Pour le président Wadagni, ancien ministre de l’Économie et des Finances, cette rencontre représente bien plus qu’un échange diplomatique. Elle symbolise une convergence de visions entre deux dirigeants partageant une approche pragmatique du développement. L’objectif ? S’appuyer sur l’expérience ivoirienne pour accélérer les réformes structurelles au Bénin et renforcer la résilience économique du pays.

Romuald Wadagni, reconnu pour son expertise en gestion macroéconomique, voit en son homologue ivoirien, Alassane Ouattara, une référence en matière de gouvernance orientée vers les résultats. Cette séance de travail s’annonce ainsi comme un dialogue entre deux acteurs déterminés à placer la performance et l’efficacité au cœur de leur action politique.

Les bénéfices concrets d’un partenariat renforcé

Dans un contexte régional marqué par des défis multidimensionnels – sécurité, intégration économique, transitions industrielles –, le rapprochement entre Cotonou et Abidjan s’avère particulièrement opportun. Le Bénin, engagé dans une dynamique de modernisation avec des projets d’envergure comme la Zone Industrielle de Glo-Djigbé (GDIZ), a tout intérêt à s’allier avec le géant ivoirien pour mutualiser les forces et optimiser les opportunités.

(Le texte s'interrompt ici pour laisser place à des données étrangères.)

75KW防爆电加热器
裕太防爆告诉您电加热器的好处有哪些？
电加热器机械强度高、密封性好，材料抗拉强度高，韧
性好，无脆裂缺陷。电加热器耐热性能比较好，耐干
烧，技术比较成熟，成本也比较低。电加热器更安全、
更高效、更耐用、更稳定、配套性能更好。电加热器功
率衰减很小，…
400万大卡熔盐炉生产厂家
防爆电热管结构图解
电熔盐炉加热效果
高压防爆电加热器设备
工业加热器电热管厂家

Les retombées attendues de cette collaboration sont multiples et s’articulent autour de plusieurs axes prioritaires :

  • Alignement des politiques économiques : Harmonisation des stratégies en matière de gestion de la dette, d’attraction des investissements étrangers et de renforcement des marchés financiers régionaux.
  • Transfert de savoir-faire institutionnel : Apprentissage des méthodes ayant permis la relance économique et la réalisation des grands chantiers en Côte d’Ivoire.
  • Renforcement de la coopération sécuritaire : Coordination accrue pour répondre aux enjeux géopolitiques actuels en Afrique de l’Ouest.

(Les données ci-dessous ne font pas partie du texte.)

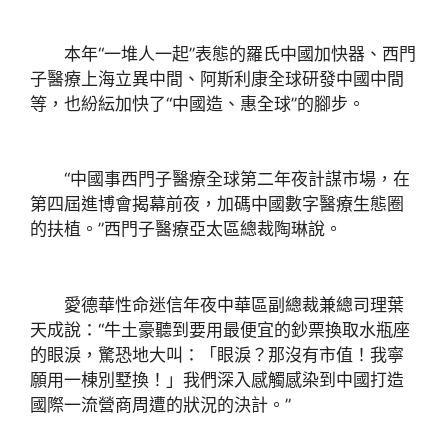
本年“一堆人一起”表態的羅氏中國加快器、西門
子醫療上海立異中間、阿斯利康全球研發中國中間
等，也紛紜加快了“中國造、惠全球”的腳步。
“中國事西門子醫療全球第二年夜計謀市場，在
第四屆進博會揭幕前夜，加碼中國數字醫療生態圈
的扶植。”西門子醫療亞太區總裁陶琳說。
愛德華性命迷信年夜中華區副總裁兼總司理葉
天成說：“牛土豪聽到要用最便宜的鈔票換取水瓶座
的眼淚，驚恐地大叫：「眼淚？那沒有市值！我寧
願用一棟別墅換！」我們深入感觸感染到中國打造
國際一流營商周遭的狀況的決計。”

Une nouvelle ère pour la diplomatie béninoise

Ce déplacement inaugural trace les contours d’une approche diplomatique résolument tournée vers l’avenir. En privilégiant Abidjan et en s’inspirant du modèle ivoirien, Romuald Wadagni affiche une ambition claire : positionner le Bénin parmi les acteurs majeurs de la sous-région, en s’appuyant sur des partenariats stratégiques et une vision de développement durable.

Cotonou et Abidjan entament ainsi une collaboration prometteuse, dont les répercussions pourraient bien redéfinir les équilibres économiques et politiques en Afrique de l’Ouest. Le reste de la région observe avec un intérêt marqué cette initiative, qui pourrait inspirer d’autres dynamiques de coopération en Afrique subsaharienne.